Vauxhall is not the fleet force it once was as owner Stellantis moves to boost profits by aiming more at private buyers. However not all fleet sales are low margin and Vauxhall really needs this electric Astra to increase its appeal for business users.Almost 70 percent of electric cars registered in October went to fleets and businesses, according to motor industry lobby group SMMT.

The charm of electric for business drivers is of course the very low benefit-in-kind tax, now by far the biggest tax incentive for electric car buyers.

Vauxhall’s decision to also make an estate version will also play well with fleet buyers, who veer more towards estates than private buyers do.

Right now the best selling estate in the UK is the Toyota Corolla hybrid, with the similar sized MG5 electric no2. The Astra sits in the same category but will likely cost more than both, given it’ll almost certainly use the same higher nickel content battery fitted in the Peugeot e-308 sister car.

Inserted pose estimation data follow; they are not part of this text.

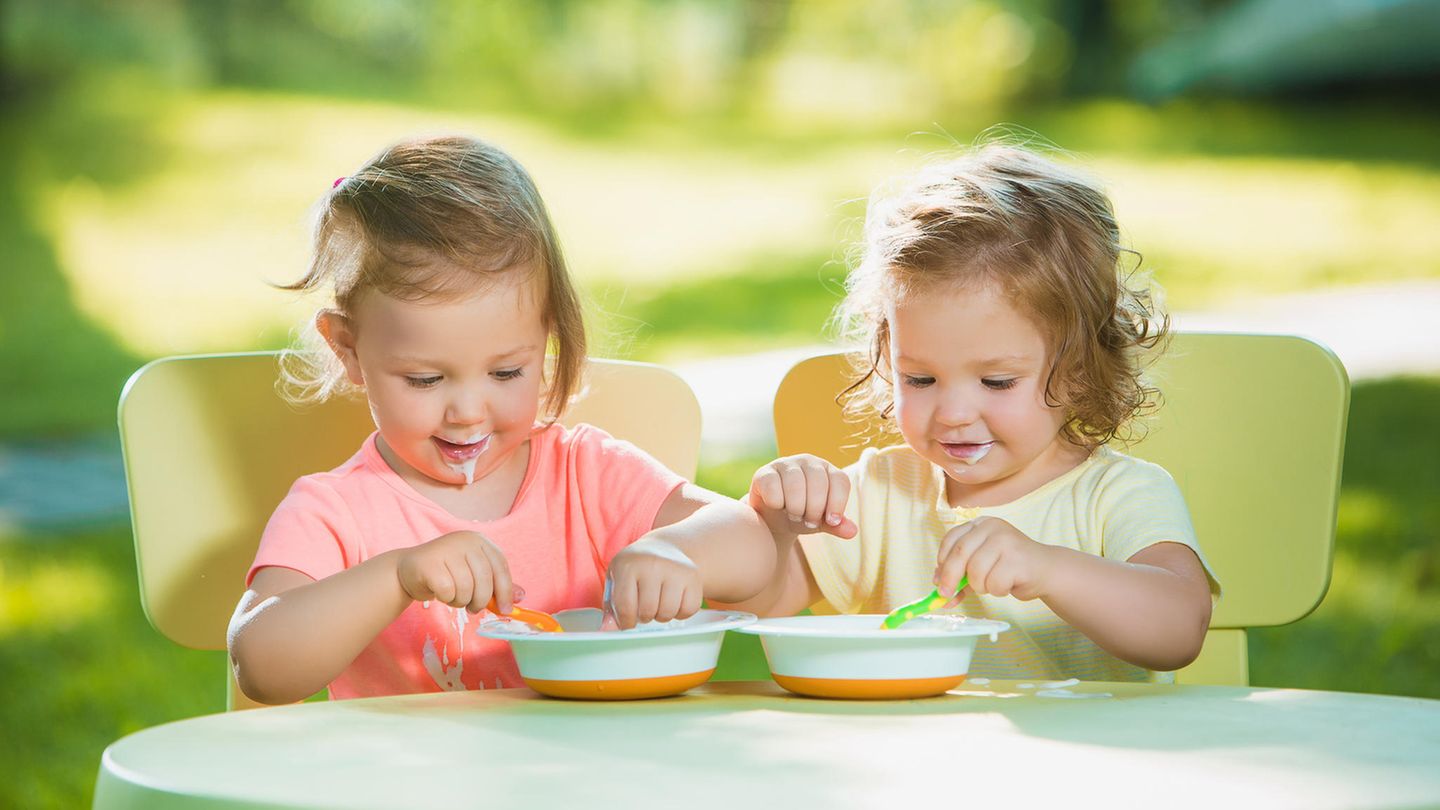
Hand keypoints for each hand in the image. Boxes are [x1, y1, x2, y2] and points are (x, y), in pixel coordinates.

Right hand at [395, 531, 514, 613]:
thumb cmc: (446, 574)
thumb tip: (521, 596)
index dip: (505, 590)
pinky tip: (440, 593)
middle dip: (482, 600)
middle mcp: (465, 540)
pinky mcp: (429, 563)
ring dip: (461, 601)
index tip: (505, 610)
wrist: (408, 571)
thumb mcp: (474, 575)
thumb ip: (496, 584)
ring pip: (466, 587)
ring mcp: (446, 549)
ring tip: (454, 597)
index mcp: (480, 541)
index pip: (500, 566)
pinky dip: (446, 598)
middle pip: (485, 578)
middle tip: (473, 608)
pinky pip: (448, 591)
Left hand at [605, 539, 702, 628]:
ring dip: (662, 616)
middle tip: (644, 609)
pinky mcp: (693, 576)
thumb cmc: (635, 569)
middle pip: (648, 611)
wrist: (664, 548)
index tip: (627, 622)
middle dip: (644, 617)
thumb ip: (611, 607)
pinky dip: (681, 612)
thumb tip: (608, 630)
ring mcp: (676, 569)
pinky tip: (674, 601)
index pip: (625, 606)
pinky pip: (689, 609)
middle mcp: (653, 564)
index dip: (625, 622)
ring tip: (658, 604)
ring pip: (668, 612)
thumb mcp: (617, 579)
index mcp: (628, 565)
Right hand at [748, 454, 856, 538]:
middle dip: (815, 510)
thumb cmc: (802, 516)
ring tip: (794, 515)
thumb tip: (852, 531)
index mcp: (827, 470)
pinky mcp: (765, 472)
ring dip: (796, 508)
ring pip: (796, 484)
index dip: (837, 504)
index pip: (840, 481)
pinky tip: (777, 506)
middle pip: (819, 483)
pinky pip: (773, 487)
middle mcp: (808, 461)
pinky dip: (777, 503)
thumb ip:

However the Astra’s good looks and that enduring tax incentive will ensure sales for both models should run at a decent clip, possibly even overtaking Vauxhall’s current best-selling electric car, the Mokka-E small SUV.

The hatchback will face a wider pool of competitors, including the much cheaper but equally eye-catching MG4, which costs from £25,995. Stellantis will be trying to ignore that to pitch more at the £36,990 VW ID3 and the Renault Megane E-tech starting from the same price as the VW.